Непонятная бумага — тонкая, вроде бы из дешевых, но белоснежная, как самые дорогие. И письмо само писано вроде бы карандашом — вон даже буквы отпечатались на другой стороне, да только карандаш сам необычный, темно-синий и четкий при таких тонких линиях.

— Вот спорить могу на ящик коньяка, что у купца своего сейчас отсиживается. — продолжал бубнить граф.

— Я могу съездить, узнать, если хотите. Но и украшения, и документы, и ценные бумаги лежат в Вашем сейфе. А она рассудительна, если верить письмам. — пытался увещевать старшего товарища Тюхтяев.

— Узнай, дорогой, узнай.

11 февраля 1895 года. Саратов

Пару дней спустя московский чиновник стоял на заметенной снегом привокзальной площади одной из легендарных глухих ям России. Тесный вокзал, снег и уныние. Этакая безысходность провинции, где никогда ничего не происходит. Пожалуй, тут неделю проживешь, и с тоски удавишься. Родной Смоленск такой же тихий, но там до столиц рукой подать, а здесь оторванность неимоверная.
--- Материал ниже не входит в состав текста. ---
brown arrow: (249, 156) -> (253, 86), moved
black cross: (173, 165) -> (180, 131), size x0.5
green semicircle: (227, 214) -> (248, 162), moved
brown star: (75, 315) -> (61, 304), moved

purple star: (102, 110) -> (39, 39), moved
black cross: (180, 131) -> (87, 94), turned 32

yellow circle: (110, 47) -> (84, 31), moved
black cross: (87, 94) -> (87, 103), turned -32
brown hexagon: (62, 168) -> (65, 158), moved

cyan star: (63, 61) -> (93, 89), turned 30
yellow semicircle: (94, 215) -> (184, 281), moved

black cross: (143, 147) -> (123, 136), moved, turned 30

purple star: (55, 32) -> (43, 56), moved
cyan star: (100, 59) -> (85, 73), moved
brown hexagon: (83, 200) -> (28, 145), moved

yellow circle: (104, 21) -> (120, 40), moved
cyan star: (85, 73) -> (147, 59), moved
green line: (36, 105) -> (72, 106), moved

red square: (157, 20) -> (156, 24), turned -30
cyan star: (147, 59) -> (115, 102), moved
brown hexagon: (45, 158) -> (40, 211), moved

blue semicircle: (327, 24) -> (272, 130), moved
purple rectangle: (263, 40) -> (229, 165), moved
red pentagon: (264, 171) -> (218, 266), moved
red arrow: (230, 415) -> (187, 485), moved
Извозчик медленно полз вдоль Московской улицы, которая прорезала город от Реки до вокзала, и тянулась лишь на четыре версты. Вот вам и весь губернский городок. Амбициозная, но весьма посредственная вблизи гостиница, небось еще и с клопами.
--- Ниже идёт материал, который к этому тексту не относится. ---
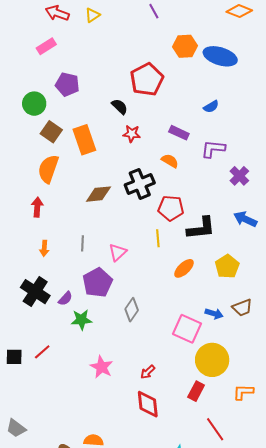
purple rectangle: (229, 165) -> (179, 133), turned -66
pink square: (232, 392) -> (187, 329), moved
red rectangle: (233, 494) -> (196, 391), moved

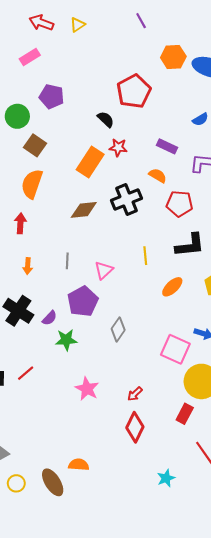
orange rectangle: (84, 140) -> (90, 162), moved, turned 52
red pentagon: (171, 208) -> (180, 204), moved
red diamond: (148, 404) -> (135, 427), turned 32

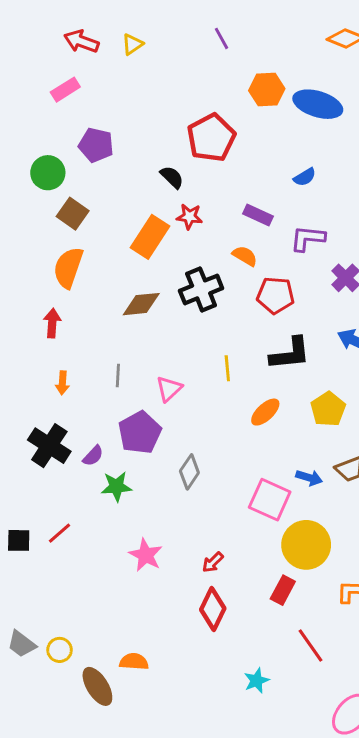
yellow circle: (16, 483) -> (60, 650), moved

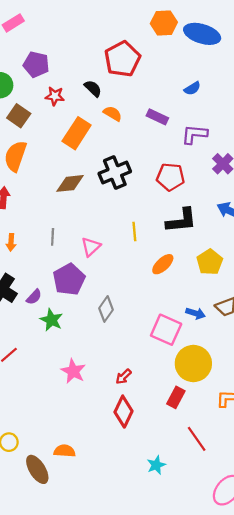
red star: (189, 217) -> (55, 96), moved
orange semicircle: (245, 256) -> (113, 114), moved
green star: (116, 486) -> (51, 320), turned 30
В планах у статского советника были визиты к купцу Калачеву, адъютанту 6-ой артиллерийской бригады поручику Евгению Евгеньевичу Ефремову, да и так пообщаться с местным народом. Надо же выяснить, что за птицу занесло в татищевские сети.

И так бы получилось ровненько, по плану, но встретился случайно знакомый штабс-ротмистр Георгий Константинович Потебня. Выпускник Вольской военной прогимназии, он дослужился до должности адъютанта местной жандармерии, чем неимоверно гордился. Еще бы, из уезда, да в губернию. Тюхтяев очень не любил думать, что и ему может привалить такое счастье сгинуть в подобной дыре.